I'd noticed that with our dog on her lead, my wife strides out pretty smartly, and was wondering what was going on. But she still struggles when walking on her own, with the effort that involves. Which fits with what I've always concluded regarding my wife's ME/CFS - that her body cannot deliver the energy to wherever it is needed at the rate it is needed, whatever the reasons for that may be. Basically when our eager little dog is tugging on the lead, she is (trust me!) very powerful, and very likely provides more motive power than my wife can. So for the same power from my wife, she can go significantly faster with our dog than without. So her ME/CFS does seem to be more about power availability than about locomotion capability.

There are going to be all manner of medical reasons why energy does not get to where it is needed at the rate it is needed, be it metabolic issues, signalling problems, whatever, but I'm pretty sure that for my wife at least, that is the fundamental limitation.

Same experience for me. I can do a fair amount of activity as long as its under some threshold of sustained power (I think that would be the right unit) generation. If I go over that, I feel bad. I can walk five miles without too much trouble but jogging 400m or trying to do as many pushups as I can would lead to me oozing on the couch for about the next 3 days.
 
Torture.

GET for ME/CFS is in this category. I don't see a way around it.


A: GET is not an effective treatment, as shown by PACE.

B: Patients experience substantial distressing protracted symptoms upon relative exertion. This is part of the syndrome definition, and also a key tenet of the PACE framework.

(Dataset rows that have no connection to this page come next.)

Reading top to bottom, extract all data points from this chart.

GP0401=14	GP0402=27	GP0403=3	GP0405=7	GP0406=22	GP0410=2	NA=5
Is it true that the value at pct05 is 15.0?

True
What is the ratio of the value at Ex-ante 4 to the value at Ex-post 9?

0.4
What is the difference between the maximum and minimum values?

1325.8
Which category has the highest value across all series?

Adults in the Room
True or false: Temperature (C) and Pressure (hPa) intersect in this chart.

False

C: Given A and B, administration of GET is deliberate infliction of potentially intense and protracted physical and psychological distress upon the patient, with no reasonable belief of benefit to the patient. This fits within a reasonable definition of torture. Harm in terms of persistent objective physical damage is not needed.
 
That's why the MEA's description of 'exercise induced muscle fatigue' in their 'what is ME?' information, is so unhelpful imo... because everyone on the planet has muscle fatigue after the common understanding of 'exercise'.... "yes dear, my leg muscles are knackered after I go for a run too, perhaps I have ME":rolleyes:
Yes I fully agree with that, and I think it is that sort of "explanation" that leads to disbelief and disrespect from healthy people, or even unhealthy people who don't have ME/CFS. I get muscle fatigue following exercise and it can last for some time, but it is the healthy sort. For my wife it is very different, exercise does not improve her physical health after a transient dip into fatigue and aching, but instead just pulls her down followed by a struggle to get back to where she previously was. It is very different and quite a signature of ME/CFS.
 
It also implies more than worsening
Then what would be the formal term for this? Is there even one? Because this has been a contentious issue for decades, BPS proponents dismissing worsening as essentially irrelevant even though it can lead to dramatic reduction of quality of life, sometimes permanent and leading to death.

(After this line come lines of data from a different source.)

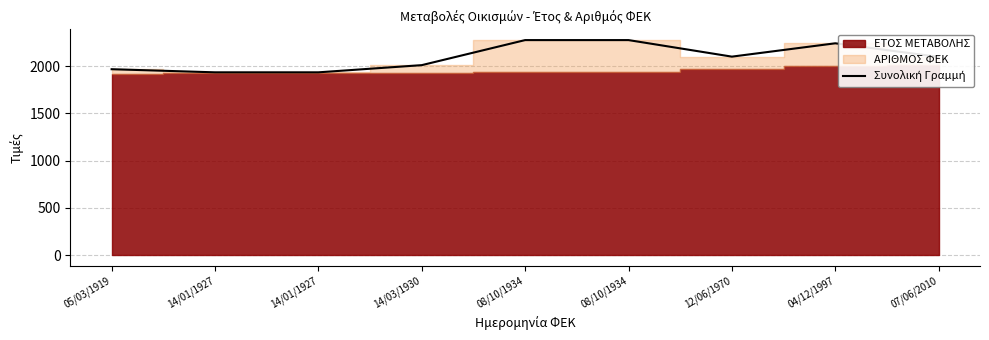

What is the average value?

2093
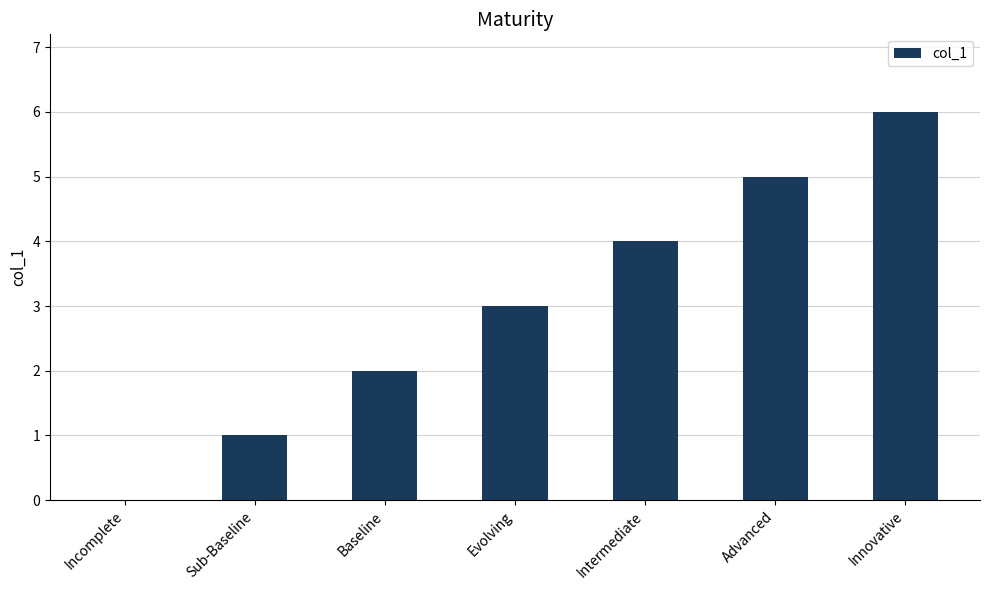

How many series are shown in this chart?

1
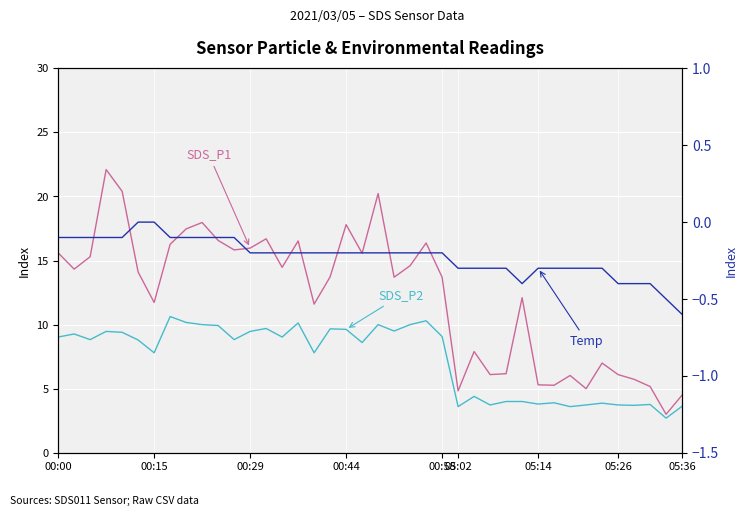

The value of SDS_P1 at 00:00 is 5.7. True or false?

False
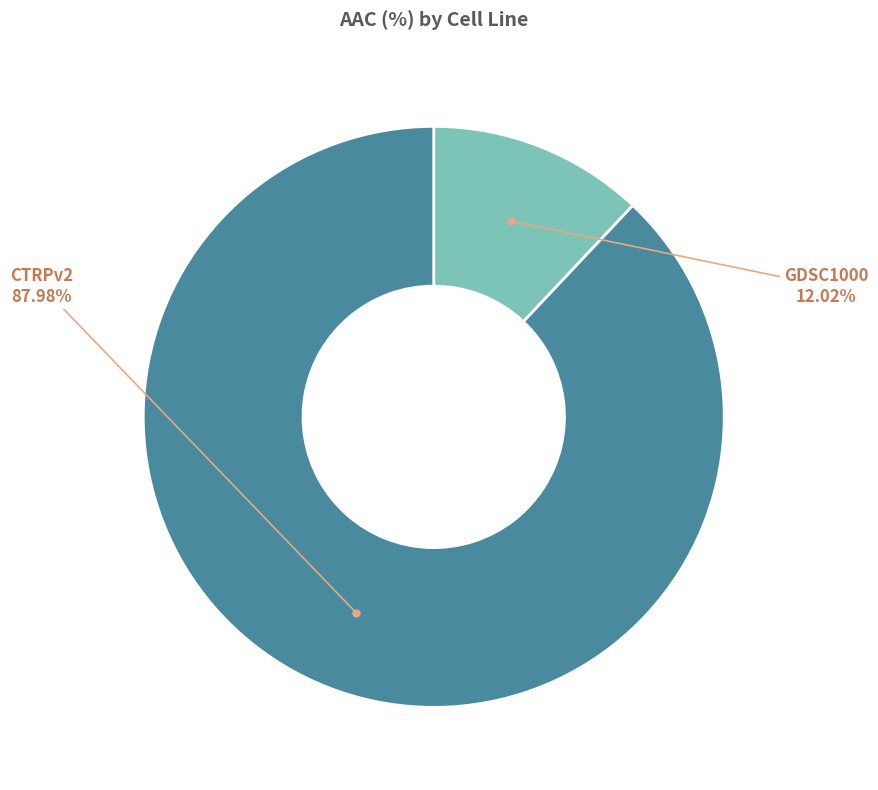

Is there a majority slice in this chart?

Yes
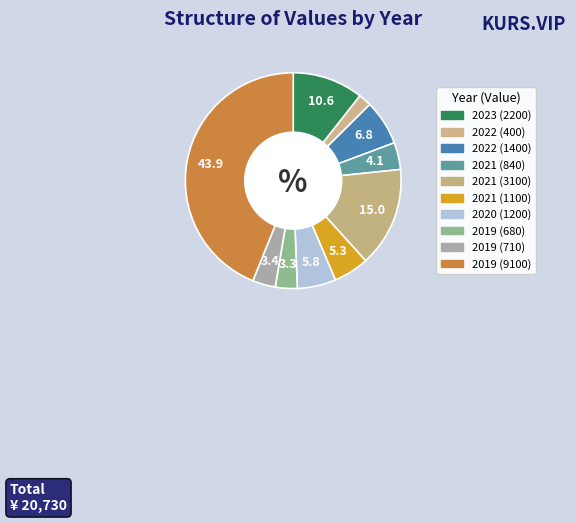

Which slice is the smallest?

2022 (400)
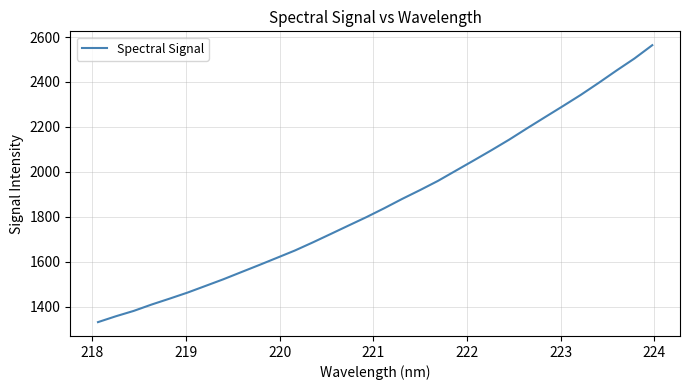

What is the maximum value shown in the chart?

2563.6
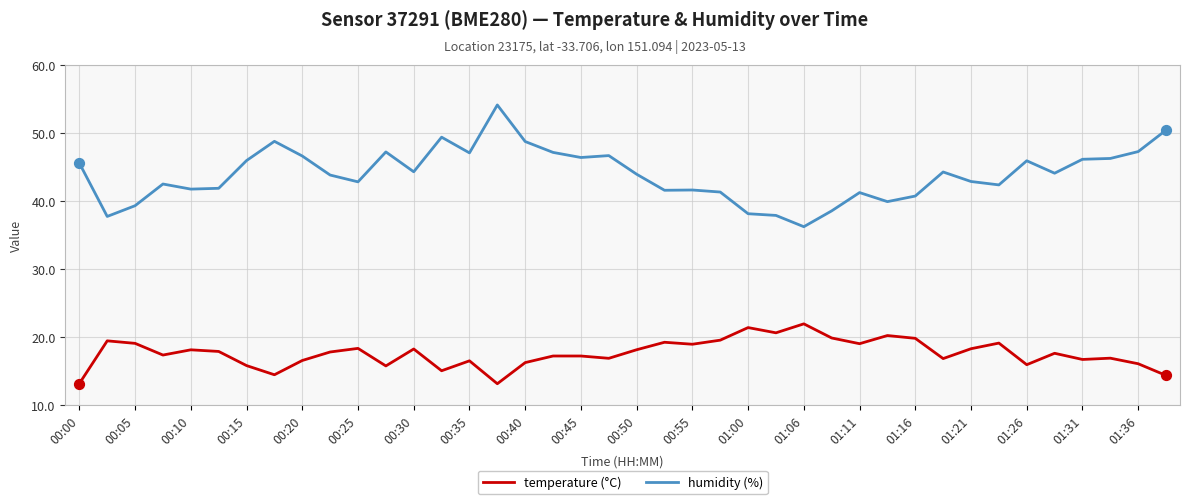

Which series has the widest spread of values?

humidity (%)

Seems we are blocked from progressing by basic vocabulary issue at every turn. Worsening is very significant in this disease. It is pretty much the biggest deal, in fact. It's weird and rare but we have to resolve those basic communication issues. We're not in that ST:TNG episode where they have to speak in parables out of necessity, those are workable issues that really should only plague immature fields of science, not millennia old medicine.

If you don't mind me I will be screaming into the void for a while or two.
 
Same experience for me. I can do a fair amount of activity as long as its under some threshold of sustained power (I think that would be the right unit) generation. If I go over that, I feel bad. I can walk five miles without too much trouble but jogging 400m or trying to do as many pushups as I can would lead to me oozing on the couch for about the next 3 days.
Yes, my wife can walk 2-3 miles on a good day, but is influenced significantly by whether the walk is continuous, or with frequent stops to take photographs. In the latter case it's as if the short but frequent stops allows for brief mini-recoveries, and as if she somehow benefits from the reduced average power requirement.